# Required work:
Your answer should be the lines from the one containing "ring mcp: (69, 111)" through the final line below, copied exactly.

# Provided information:
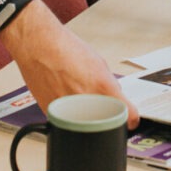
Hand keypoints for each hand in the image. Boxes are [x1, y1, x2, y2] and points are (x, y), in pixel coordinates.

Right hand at [0, 0, 138, 128]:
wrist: (39, 46)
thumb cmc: (66, 49)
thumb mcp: (98, 63)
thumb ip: (109, 84)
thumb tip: (115, 98)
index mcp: (103, 87)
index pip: (129, 116)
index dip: (131, 121)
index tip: (129, 122)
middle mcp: (87, 101)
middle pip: (106, 121)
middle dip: (106, 116)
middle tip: (101, 106)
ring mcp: (69, 111)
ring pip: (86, 124)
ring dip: (86, 115)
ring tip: (77, 95)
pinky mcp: (53, 115)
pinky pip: (68, 121)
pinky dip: (70, 114)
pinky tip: (64, 95)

# Exercise result:
ring mcp: (69, 111)
ring pip: (86, 124)
ring dip: (86, 115)
ring tip: (77, 95)
pinky mcp: (53, 115)
pinky pip: (68, 121)
pinky dip: (70, 114)
pinky tip: (64, 95)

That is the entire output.